A real gypsy fortuneteller named Sandy Mitchell has been attempting to get the Meridian city council to lift an ordinance banning fortune telling within city limits.

This past week, the city council has voted 4-1 to uphold the ban.

Meridian city councilwoman Mary Perry gave the following statement as to her reasons for voting to uphold the ban:

“I read my Bible, too, and it talks about fortune telling and so forth.

“Everyone has their own opinion and can do what they want but I try to follow what is legal and within my heart and after praying about something, I kind of go with that.”

What?

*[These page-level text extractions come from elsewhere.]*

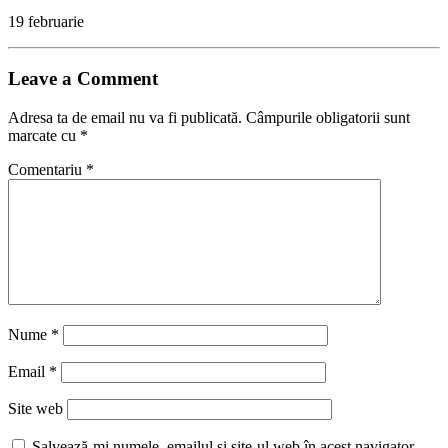
19 februarie
Leave a Comment
Adresa ta de email nu va fi publicată.
Câmpurile obligatorii sunt
marcate cu
*
Comentariu
*
Nume
*
Email
*
Site web
Salvează-mi numele, emailul și site-ul web în acest navigator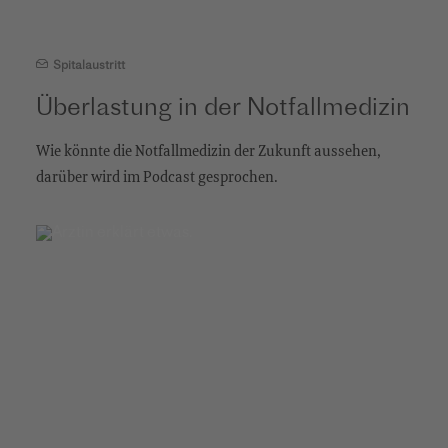
Spitalaustritt
Überlastung in der Notfallmedizin
Wie könnte die Notfallmedizin der Zukunft aussehen,
darüber wird im Podcast gesprochen.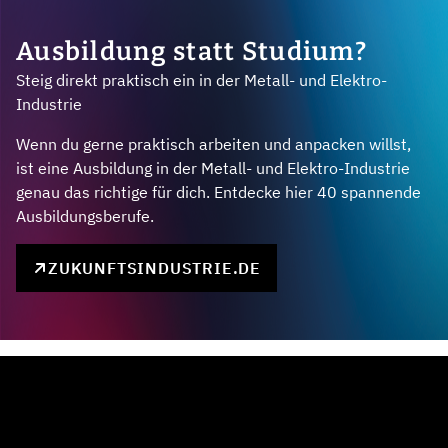
Ausbildung statt Studium?
Steig direkt praktisch ein in der Metall- und Elektro-
Industrie
Wenn du gerne praktisch arbeiten und anpacken willst,
ist eine Ausbildung in der Metall- und Elektro-Industrie
genau das richtige für dich. Entdecke hier 40 spannende
Ausbildungsberufe.
ZUKUNFTSINDUSTRIE.DE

Since when does the Bible dictate legal decisions?

If I walked into a courtroom tomorrow and tried to mount a murder defense based on the passages of the Bible that commend stoning adulterers, I’d be looking at life in a mental facility.

Yet our lawmakers are obviously allowed to make decisions on what we can and cannot do based on their personal religious beliefs with no legal or constitutional precedent.

The first amendment to the constitution states, “Congress shall make no law respecting an establishment of religion, or prohibiting the free exercise thereof.”

For Sandy Mitchell, fortunetelling is part of his gypsy heritage and faith system.

As such, the city has no more right to deny him the right to practice where and when he wants than they could stop a Muslim for praying at the proper times throughout the day, or a Christian from preaching on the street corner.

Whether or not the city of Meridian likes the fact, using one’s own religious beliefs to justify suppressing another’s is against the highest law available in this nation.

And when Mitchell sues them, I hope the city councilors enjoy trying to explain their behavior the Supreme Court justices.